L'appuntamento era stato fissato per la tarda mattinata, volevo dedicarmi un ora tutta per me per un bagno caldo. Avevo proprio bisogno di rilassarmi un attimo.

Dopo aver riempito la vasca di sali profumati, Marika piombò in bagno per sapere se Filippo per la merenda preferisse la mela o lo yogurt.
Rimasi intontita a fissarla per un attimo, in mutande e reggiseno, con la bocca asciutta per il disagio.

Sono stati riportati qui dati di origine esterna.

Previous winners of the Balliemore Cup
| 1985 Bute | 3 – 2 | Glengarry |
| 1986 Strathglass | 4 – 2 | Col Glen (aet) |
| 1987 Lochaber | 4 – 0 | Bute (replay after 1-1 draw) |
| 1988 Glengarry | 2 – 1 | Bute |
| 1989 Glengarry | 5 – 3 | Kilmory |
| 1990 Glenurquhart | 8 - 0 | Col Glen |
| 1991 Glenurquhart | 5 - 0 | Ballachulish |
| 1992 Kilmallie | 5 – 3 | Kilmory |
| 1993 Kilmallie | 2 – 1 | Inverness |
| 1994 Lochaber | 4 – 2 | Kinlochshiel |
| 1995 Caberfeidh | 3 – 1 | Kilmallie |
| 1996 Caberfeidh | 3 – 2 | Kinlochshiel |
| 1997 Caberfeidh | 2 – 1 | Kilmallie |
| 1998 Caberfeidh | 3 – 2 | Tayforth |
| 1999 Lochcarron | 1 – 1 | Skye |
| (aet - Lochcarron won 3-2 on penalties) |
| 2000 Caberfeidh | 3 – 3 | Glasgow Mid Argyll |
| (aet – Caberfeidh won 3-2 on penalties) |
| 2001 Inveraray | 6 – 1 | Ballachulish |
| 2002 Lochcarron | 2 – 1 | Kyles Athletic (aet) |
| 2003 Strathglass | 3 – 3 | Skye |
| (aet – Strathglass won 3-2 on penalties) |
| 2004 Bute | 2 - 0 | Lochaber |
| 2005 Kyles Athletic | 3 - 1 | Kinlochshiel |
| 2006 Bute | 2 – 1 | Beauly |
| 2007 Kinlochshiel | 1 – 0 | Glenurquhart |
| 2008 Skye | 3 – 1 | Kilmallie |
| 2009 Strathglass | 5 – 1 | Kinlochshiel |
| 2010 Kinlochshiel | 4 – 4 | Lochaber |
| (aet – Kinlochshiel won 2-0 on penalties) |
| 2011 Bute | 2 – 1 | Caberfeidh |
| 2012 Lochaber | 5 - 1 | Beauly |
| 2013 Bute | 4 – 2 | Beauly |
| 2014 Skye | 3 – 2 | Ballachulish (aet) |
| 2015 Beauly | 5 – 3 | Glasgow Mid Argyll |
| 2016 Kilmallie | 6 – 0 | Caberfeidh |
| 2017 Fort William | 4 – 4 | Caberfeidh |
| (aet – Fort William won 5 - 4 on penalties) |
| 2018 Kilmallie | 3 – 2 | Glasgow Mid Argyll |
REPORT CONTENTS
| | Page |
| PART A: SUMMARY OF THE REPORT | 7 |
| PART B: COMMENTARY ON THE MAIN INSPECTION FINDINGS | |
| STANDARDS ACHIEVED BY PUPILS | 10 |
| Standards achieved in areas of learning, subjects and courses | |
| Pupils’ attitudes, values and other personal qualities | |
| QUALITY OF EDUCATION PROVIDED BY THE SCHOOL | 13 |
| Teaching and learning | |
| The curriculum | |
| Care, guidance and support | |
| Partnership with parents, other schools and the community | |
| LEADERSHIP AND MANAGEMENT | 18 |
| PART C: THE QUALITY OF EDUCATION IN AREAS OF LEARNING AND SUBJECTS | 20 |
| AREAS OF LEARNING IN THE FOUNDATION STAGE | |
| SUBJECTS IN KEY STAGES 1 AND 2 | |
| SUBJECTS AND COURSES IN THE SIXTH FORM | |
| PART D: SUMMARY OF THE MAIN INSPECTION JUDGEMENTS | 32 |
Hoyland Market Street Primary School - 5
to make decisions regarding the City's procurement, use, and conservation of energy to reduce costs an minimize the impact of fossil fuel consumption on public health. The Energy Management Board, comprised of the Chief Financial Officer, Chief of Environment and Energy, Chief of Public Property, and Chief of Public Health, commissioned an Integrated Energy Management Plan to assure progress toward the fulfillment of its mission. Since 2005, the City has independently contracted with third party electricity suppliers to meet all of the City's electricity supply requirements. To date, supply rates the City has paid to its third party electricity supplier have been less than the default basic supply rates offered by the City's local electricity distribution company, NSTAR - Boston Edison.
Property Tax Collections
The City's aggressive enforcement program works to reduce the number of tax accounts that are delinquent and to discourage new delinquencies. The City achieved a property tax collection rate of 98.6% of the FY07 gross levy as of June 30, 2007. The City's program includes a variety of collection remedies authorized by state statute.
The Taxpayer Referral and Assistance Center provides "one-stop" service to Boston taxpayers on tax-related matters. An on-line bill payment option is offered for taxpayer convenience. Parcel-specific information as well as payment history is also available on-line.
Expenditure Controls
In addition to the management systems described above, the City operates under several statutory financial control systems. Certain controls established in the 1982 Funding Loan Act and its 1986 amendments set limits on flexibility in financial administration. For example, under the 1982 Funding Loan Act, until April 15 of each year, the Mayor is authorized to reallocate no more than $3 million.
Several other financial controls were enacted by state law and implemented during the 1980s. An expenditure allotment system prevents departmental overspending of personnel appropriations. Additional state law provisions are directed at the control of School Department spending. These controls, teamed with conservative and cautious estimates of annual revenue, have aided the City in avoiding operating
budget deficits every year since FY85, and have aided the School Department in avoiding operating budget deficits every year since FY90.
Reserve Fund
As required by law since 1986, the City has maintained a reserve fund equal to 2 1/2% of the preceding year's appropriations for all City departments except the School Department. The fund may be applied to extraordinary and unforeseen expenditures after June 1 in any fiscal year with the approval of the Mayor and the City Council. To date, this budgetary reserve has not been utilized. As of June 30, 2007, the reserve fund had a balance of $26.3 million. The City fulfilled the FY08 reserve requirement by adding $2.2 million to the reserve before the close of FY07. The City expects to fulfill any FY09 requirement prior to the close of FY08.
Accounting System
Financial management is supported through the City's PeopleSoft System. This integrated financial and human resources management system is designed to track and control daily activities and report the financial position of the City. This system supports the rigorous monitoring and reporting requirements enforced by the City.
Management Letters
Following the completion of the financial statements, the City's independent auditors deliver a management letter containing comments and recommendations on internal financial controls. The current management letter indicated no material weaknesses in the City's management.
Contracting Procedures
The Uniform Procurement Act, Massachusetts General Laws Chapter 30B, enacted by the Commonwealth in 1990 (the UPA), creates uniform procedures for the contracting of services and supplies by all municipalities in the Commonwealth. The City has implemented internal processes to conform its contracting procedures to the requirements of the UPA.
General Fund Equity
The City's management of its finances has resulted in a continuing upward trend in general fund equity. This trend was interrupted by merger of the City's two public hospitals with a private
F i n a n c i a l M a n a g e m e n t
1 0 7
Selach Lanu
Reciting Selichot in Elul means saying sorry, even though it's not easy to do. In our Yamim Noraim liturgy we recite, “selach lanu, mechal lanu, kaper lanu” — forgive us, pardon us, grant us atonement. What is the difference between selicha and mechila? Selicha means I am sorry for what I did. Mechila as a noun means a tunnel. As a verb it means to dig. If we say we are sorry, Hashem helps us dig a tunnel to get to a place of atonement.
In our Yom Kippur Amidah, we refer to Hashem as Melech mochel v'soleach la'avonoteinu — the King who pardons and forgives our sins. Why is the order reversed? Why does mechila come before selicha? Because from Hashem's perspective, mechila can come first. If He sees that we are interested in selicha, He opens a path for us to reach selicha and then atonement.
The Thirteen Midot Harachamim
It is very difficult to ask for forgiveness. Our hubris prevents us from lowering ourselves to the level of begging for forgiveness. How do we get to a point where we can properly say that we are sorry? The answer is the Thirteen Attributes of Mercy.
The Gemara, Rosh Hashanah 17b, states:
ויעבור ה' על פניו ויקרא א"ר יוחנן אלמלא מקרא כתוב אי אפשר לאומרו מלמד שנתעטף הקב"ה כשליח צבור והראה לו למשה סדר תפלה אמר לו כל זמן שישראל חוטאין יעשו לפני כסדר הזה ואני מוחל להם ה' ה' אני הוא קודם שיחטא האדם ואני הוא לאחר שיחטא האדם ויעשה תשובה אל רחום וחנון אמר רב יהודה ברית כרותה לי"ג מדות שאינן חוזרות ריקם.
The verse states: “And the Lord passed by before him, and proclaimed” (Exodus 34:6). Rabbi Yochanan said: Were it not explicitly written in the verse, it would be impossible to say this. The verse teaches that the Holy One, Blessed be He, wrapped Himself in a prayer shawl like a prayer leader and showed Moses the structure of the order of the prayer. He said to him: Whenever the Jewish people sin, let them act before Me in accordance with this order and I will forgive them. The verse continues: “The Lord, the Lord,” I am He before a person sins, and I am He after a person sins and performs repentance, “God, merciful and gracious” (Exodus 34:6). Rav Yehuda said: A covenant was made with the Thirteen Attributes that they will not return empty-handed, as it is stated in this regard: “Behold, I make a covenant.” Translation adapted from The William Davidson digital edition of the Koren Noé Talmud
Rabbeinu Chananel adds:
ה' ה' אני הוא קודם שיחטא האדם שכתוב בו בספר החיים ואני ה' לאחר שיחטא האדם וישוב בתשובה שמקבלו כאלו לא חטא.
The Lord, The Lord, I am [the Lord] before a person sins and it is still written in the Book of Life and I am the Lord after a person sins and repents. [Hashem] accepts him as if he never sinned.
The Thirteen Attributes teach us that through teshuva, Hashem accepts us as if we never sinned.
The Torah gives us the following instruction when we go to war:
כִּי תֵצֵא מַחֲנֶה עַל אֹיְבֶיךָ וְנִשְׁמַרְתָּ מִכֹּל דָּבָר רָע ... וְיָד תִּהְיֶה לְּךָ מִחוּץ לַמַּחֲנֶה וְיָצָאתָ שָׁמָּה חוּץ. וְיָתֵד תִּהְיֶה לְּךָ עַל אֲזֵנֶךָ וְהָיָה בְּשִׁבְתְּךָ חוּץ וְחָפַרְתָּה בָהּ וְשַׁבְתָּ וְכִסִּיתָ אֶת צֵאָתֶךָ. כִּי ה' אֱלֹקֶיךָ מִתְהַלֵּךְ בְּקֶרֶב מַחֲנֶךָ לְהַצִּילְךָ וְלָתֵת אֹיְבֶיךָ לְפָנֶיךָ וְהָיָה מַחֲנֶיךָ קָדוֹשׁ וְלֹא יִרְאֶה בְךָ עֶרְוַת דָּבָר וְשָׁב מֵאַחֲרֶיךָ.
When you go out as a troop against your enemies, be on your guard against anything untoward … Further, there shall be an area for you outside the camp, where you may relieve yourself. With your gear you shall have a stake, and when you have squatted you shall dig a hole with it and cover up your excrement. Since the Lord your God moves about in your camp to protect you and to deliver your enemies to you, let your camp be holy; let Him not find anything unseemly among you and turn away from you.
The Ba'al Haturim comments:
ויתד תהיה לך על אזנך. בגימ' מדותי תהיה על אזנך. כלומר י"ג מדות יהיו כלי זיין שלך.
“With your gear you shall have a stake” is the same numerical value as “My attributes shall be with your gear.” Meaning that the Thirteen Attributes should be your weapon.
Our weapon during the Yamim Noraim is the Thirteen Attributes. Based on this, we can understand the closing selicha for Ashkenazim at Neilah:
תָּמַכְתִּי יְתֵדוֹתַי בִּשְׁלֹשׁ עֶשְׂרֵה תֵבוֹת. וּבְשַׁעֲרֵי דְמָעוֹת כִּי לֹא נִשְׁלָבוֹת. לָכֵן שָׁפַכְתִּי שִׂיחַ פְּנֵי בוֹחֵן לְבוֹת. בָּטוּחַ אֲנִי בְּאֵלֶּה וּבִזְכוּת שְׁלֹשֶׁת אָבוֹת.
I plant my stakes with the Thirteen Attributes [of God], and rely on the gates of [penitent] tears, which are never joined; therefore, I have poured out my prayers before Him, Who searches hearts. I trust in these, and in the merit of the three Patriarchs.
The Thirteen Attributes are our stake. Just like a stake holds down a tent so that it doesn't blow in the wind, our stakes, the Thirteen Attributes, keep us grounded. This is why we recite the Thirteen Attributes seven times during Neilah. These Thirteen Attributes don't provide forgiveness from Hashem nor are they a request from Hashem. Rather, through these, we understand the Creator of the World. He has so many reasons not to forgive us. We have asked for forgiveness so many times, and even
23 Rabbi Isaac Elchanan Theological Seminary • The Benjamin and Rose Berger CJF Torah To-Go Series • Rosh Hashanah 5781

《Mary... Te lo posso dire? Perché ti ostini a coprire il tuo corpo? Se avessi saputo che avevi una tale carrozzeria, ci sarei venuta io a fare shopping insieme a te! Ti avrei fatto acquistare la cosa più sexy di tutto il centro commerciale! Quella camicetta non ti rende affatto giustizia!》indicò il mio outfit appeso al servo muto.

Come dicevamo, dopo la nascita di Filippo ho iniziato a vedermi... Brutta.

Non che mi sia mai vista miss Italia, ma prima della gravidanza, potevo sfoggiare una taglia quaranta con grande disinvoltura.

Poi, nella mia quarantaquattro, invece preferivo coprirmi di abiti informi e maglioni anti sesso.

L'unica cosa di cui resto fiera è ciò che resta del mio seno.

Tutte le donne della mia famiglia avevano ereditato dalla nonna un generoso décolleté che, in gravidanza, era diventato un enorme décolleté.
La mia terza abbondante era come per magia diventata una sesta, faticavo persino a trovare i reggiseni adatti.
Tanta roba per nulla, che alla fine mi aveva portato alla rinuncia di allattare Filippo, poiché con il mio latte faceva delle piccole coliche. La vita, che strana.

Il seno dopo l'allattamento era rimasto sodo ed ero rientrata con gioia nella mia coppa.
Più complesso invece fu perdere i chili della gravidanza. Ero davvero ingrassata tantissimo, quasi venti chili. La mia ginecologa mi ripeteva ad ogni visita che tutto quel adipe non nutriva il bambino e che se volevo tornare presto in forma, dovevo imparare a controllarmi.
Così, terminata la gravidanza, in poco tempo persi più di dieci chili, ma qualcosa poi doveva essere andato storto, poiché gli altri dieci non se ne vollero andare. Ed erano ancora lì, demotivata, a ricordare il mio fallimento.

Mia madre, sadica come era ed è sempre stata, continuava a ripetermi che non ero affatto attraente con quelle braghe anni ottanta che mettevo per nascondere i coscioni.
Ormai vestirmi così era il mio mantra, mi piaceva pensare che solo io potessi vedere come ero diventata. Io, che al liceo avevo un gran bel corpicino, al massimo potevo essere scambiata per un frigo dell'ikea.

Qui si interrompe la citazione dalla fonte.